Stanislav Husa was born on 6 May 1927 in Košice, Slovakia. His father, a WW I veteran from the Eastern Front, worked there as a policeman. Following the declaration of the fascist Slovak State, Husa‘s family were forced to move back to Prague because of their Czech origin. Due to his collaboration with the resistance Stanislav‘s father was arrested by the Gestapo. He died of a heart attack on 8 May 1945 in a prison in Hamburg. Stanislav was therefore growing up without a father. He witnessed the shelling of Prague and the construction of barricades during the Prague Uprising in May 1945. After the war‘s end he got employed in Stalin Works but was soon conscripted into the army.

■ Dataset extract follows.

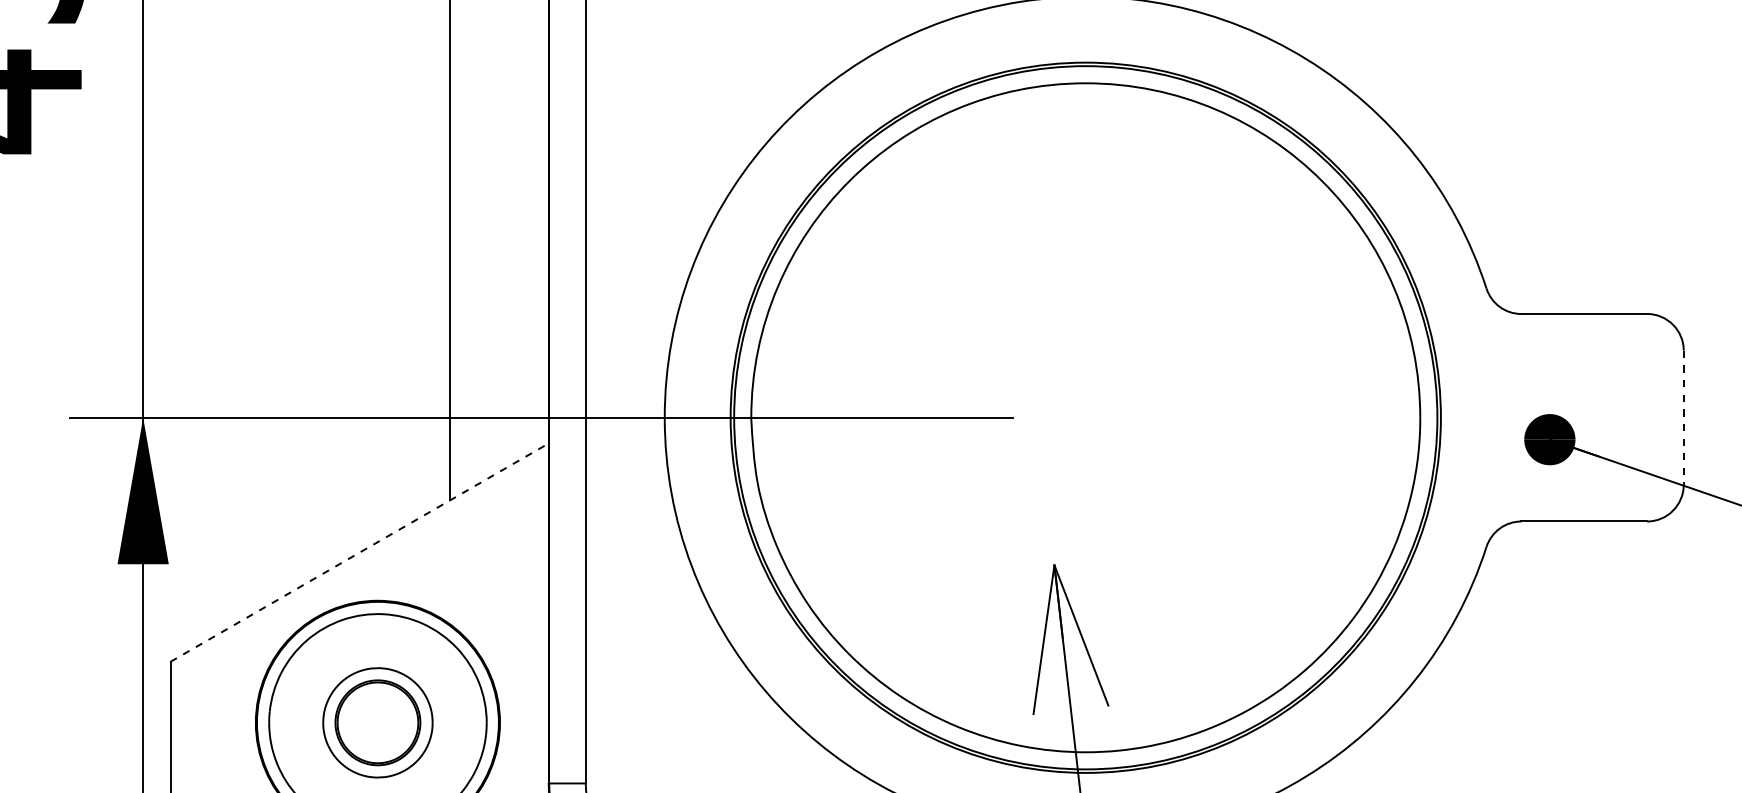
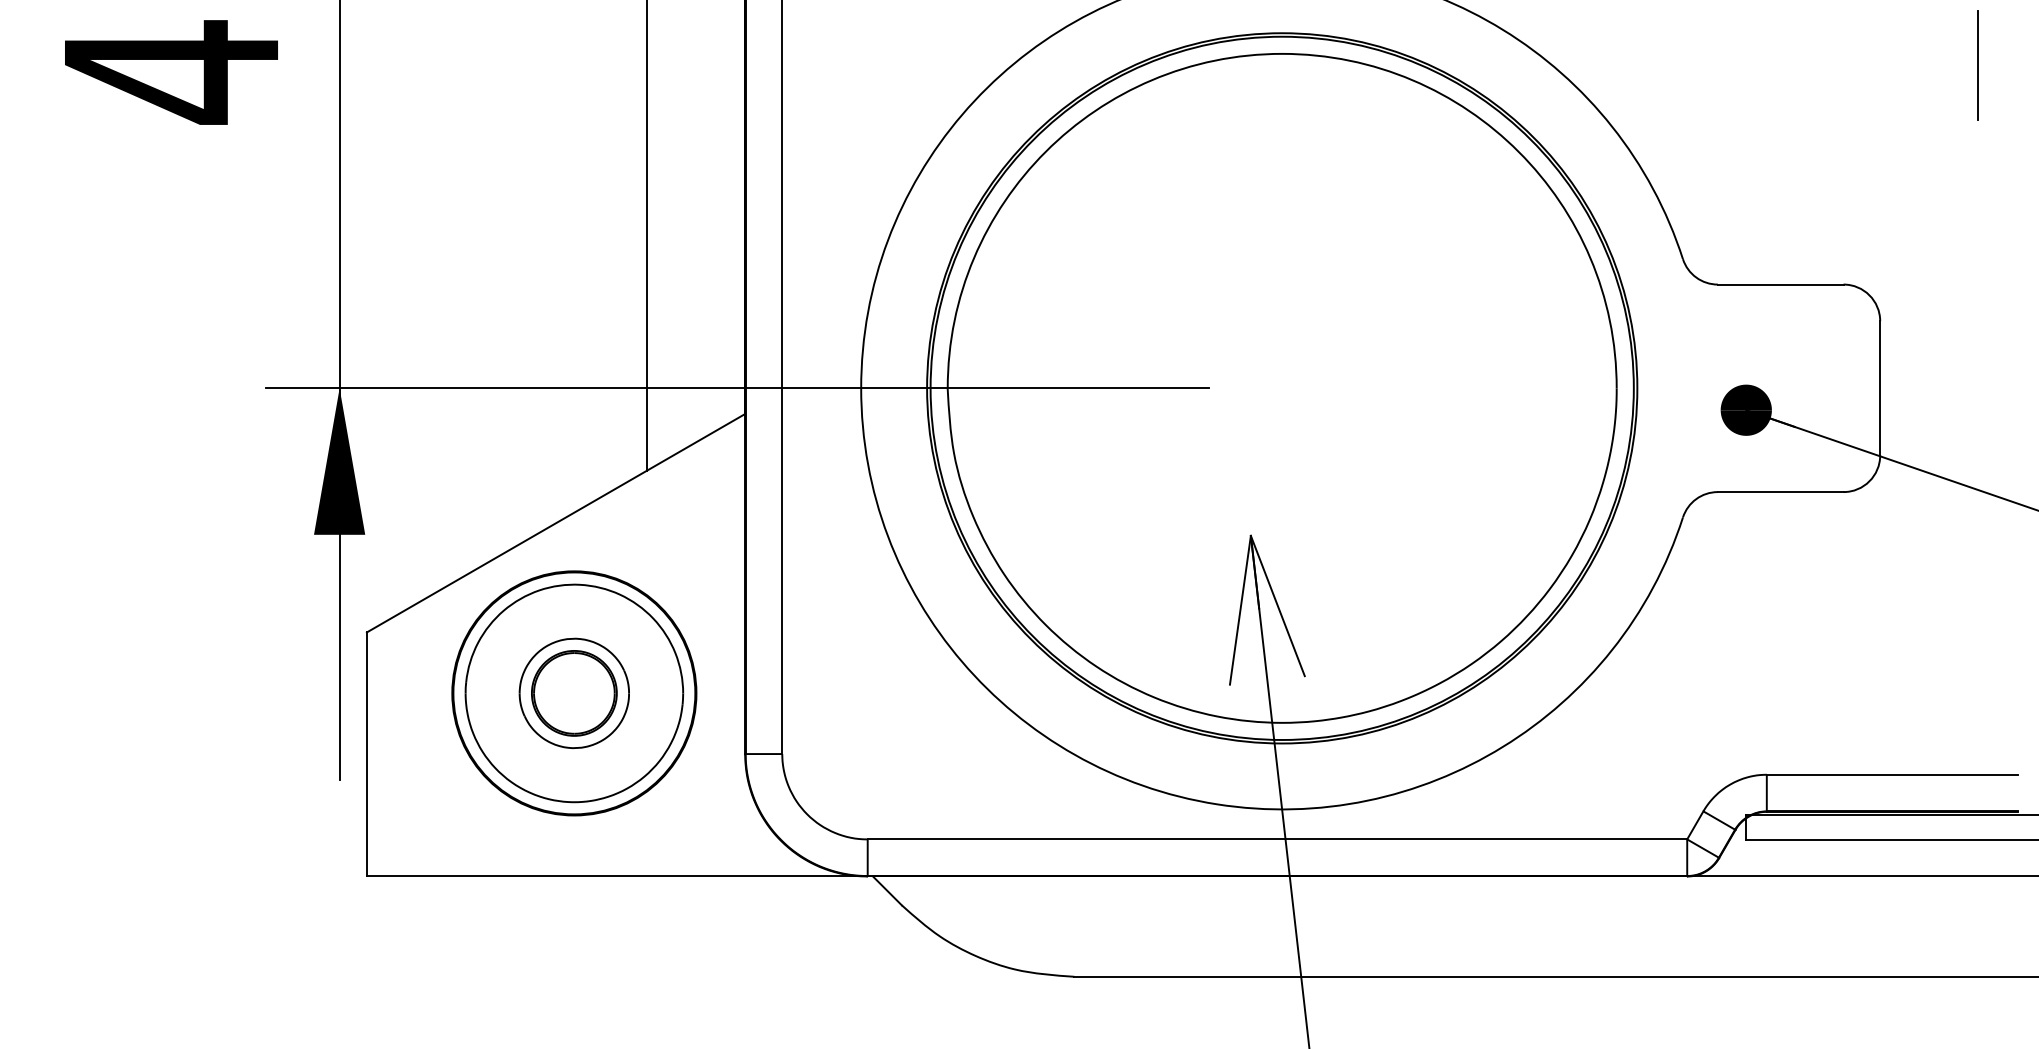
line: (1684, 417) -> (1880, 388), dashed -> solid
line: (360, 551) -> (556, 522), dashed -> solid

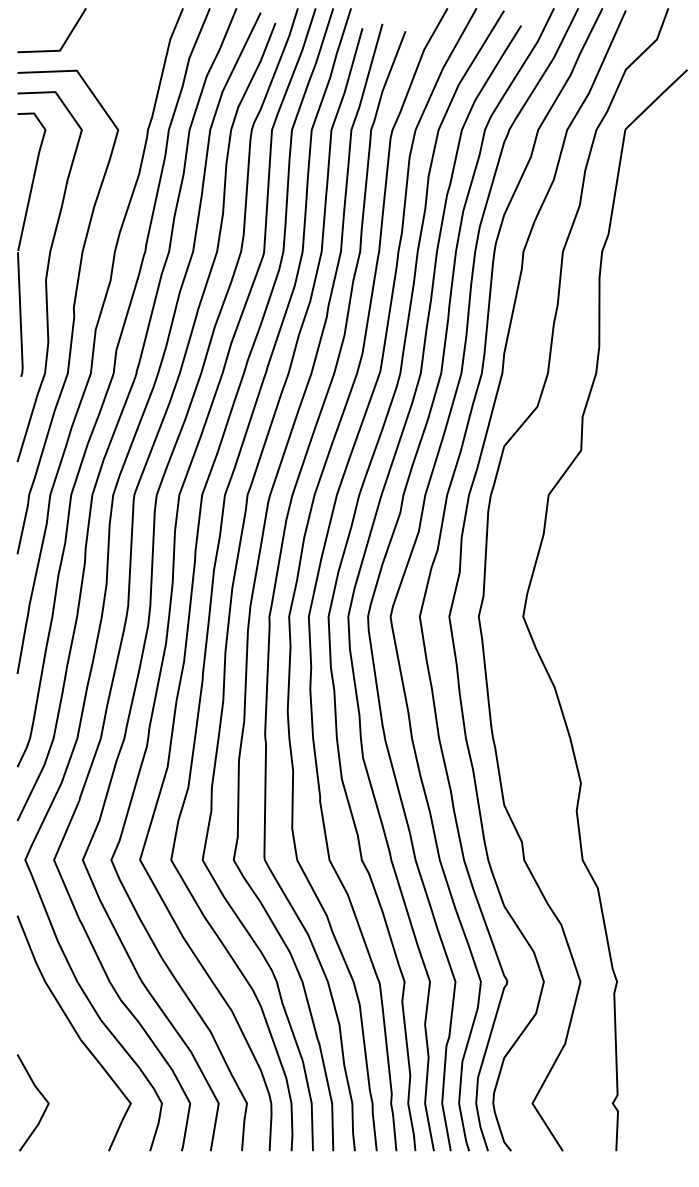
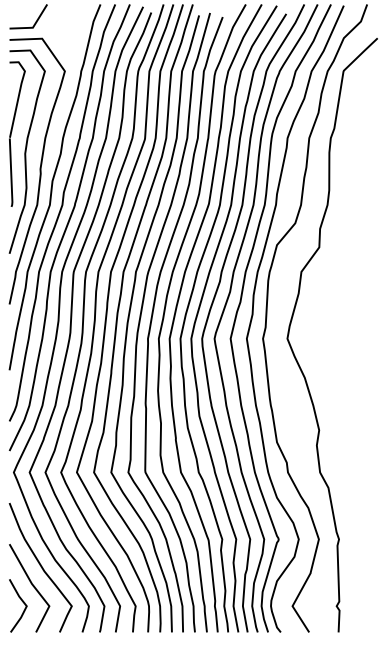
line: (59, 1067) -> (32, 586), added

Once there, he applied to train at the Aerial Military Academy in Hradec Králové. He served with a combat battalion but also participated in the military crop dusting of the leaf beetle. He was sentenced to four years of forced labor at the Jáchymov uranium mine for helping people cross the border to Western Europe. From Jáchymov he was later reassigned to work as a design engineer in Opava. After his release he worked in Škoda Plzeň and later in the Czechoslovak Naval Registry. Despite him being a former political prisoner, his technical skills and the job of an inspector at the investment bureau enabled him to travel the world in the 1970s, including Poland, West Germany, France, Japan and Iraq. He even worked in an Iraqi refinery at the time of the Iraq-Iran war. After 1989 he was an active member of the restored Czechoslovak Legion Community, serving as director of its Prague 6 unit for fourteen years. At present he is retired but still engaged in keeping the memory of Czechoslovak war veterans alive.